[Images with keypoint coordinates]
####################
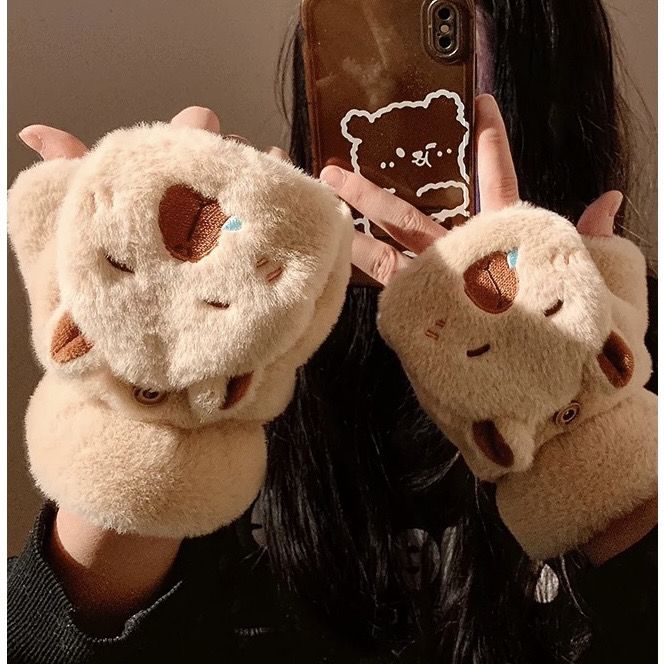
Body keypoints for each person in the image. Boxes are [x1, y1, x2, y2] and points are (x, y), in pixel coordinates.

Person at [8, 1, 656, 662]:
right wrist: (144, 382)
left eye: (442, 60)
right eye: (366, 56)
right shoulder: (250, 324)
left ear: (545, 79)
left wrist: (576, 419)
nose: (396, 92)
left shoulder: (633, 338)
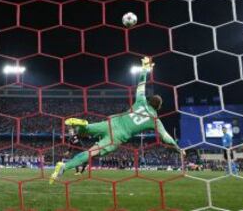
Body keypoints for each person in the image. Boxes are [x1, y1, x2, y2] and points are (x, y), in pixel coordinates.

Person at [50, 57, 182, 184]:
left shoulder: (141, 101)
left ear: (149, 100)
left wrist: (144, 69)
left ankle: (84, 126)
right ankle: (64, 166)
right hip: (117, 136)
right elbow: (166, 137)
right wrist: (177, 148)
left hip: (111, 122)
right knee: (91, 152)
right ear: (158, 108)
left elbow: (141, 84)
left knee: (84, 131)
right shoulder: (155, 120)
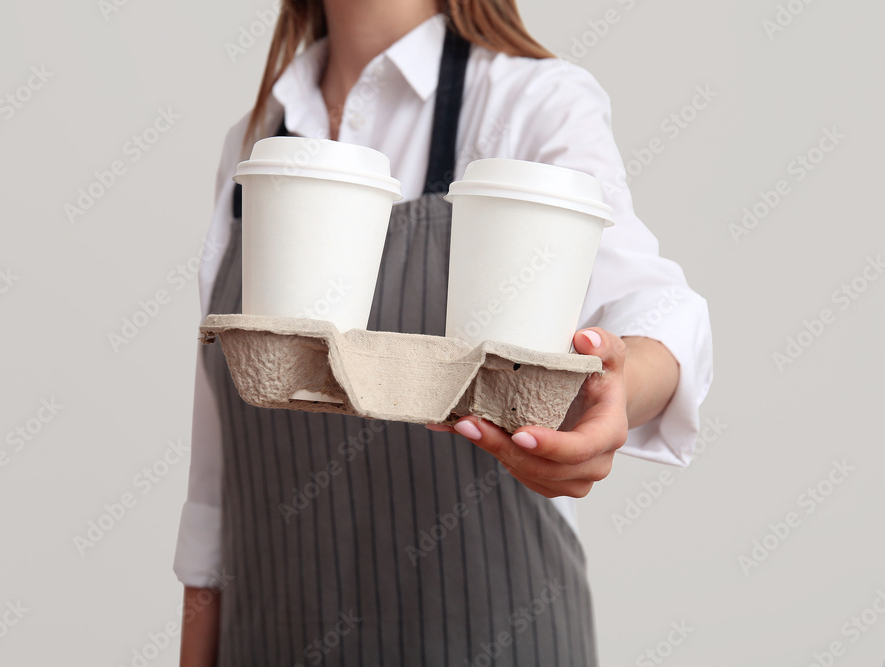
####################
PROBLEM TO WORK ON -
Set the pictures aside and restate word for word only the lines from the line containing "right ankle: (64, 166)" through the end of the entries above, both included.

ANSWER SPACE -
right ankle: (64, 166)
right hip: (117, 136)
right elbow: (166, 137)
right wrist: (177, 148)
left hip: (111, 122)
right knee: (91, 152)
right ear: (158, 108)
left elbow: (141, 84)
left knee: (84, 131)
right shoulder: (155, 120)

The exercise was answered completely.